The optimization model is applied to a network previously balanced by any acceptable method. Optimal design of the network is achieved, first, by the reduction or decomposition of the entire network to tree-like configurations using a computer algorithm based on graph theory. This done, a modified version of the dynamic programming technique, which does not make use of an objective function and constraints, is applied for the selection of appropriate pipe diameter for each pipe element from a range of up to seven different diameter options for each pipe element. This model is capable of handling the optimal design of extensions to existing network as well as paralleling or replacement of a pipe or a number of pipes.

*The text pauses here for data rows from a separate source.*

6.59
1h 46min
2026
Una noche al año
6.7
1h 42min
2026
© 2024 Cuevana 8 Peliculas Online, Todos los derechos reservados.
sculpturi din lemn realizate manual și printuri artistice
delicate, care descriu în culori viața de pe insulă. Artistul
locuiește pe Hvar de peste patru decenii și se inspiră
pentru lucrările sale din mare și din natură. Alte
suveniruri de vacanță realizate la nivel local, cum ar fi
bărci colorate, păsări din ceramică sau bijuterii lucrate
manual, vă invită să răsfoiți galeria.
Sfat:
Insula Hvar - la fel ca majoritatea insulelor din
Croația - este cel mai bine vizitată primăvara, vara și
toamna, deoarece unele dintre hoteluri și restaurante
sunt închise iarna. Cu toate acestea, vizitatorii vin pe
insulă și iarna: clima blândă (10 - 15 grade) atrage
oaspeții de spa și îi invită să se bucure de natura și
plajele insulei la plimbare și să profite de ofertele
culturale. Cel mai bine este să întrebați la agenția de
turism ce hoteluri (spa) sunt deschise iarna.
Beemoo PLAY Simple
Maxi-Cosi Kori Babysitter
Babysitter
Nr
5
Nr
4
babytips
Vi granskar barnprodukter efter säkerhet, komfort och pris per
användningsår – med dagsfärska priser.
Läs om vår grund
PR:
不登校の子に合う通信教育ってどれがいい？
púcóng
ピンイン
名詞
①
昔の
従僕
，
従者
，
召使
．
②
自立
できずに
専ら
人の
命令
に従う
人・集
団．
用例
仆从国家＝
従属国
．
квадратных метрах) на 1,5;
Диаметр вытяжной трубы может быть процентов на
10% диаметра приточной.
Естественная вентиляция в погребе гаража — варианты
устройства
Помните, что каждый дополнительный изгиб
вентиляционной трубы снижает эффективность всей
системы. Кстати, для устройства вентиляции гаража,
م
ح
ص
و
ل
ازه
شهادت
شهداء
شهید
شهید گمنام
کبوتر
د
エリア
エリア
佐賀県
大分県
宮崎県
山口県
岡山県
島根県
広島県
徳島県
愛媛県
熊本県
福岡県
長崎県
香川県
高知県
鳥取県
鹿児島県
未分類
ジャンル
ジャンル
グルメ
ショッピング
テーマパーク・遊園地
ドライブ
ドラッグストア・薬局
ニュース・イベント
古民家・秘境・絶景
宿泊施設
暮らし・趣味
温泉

The development and application of simplified techniques for the analysis and optimal design of distribution network for water supply are discussed in this thesis which is in two parts. The first part deals with an analysis model of a hydraulic network based on the linear graph theory, whereas, the other part describes a graph theoretic approach to network optimization.
In the analysis model, an attempt is made to obtain a network balance without solving directly for the set of non-linear equations which describe the hydraulic behavior of the network. The model, first, computes the propensity drops (analogous to pressure drops) across demand links arising from either known or unknown demands assumed to be concentrated at nodal points of the network. Next, the pressure drops or head losses across the pipe elements (or links) are computed in terms of the drops or losses across the demand links. The flow through the pipe elements are then calculated from the terminal equations of the network. The model is capable of estimating or allocating unknown draw-offs at various nodal points. The application of the model to a hypothetical network is discussed.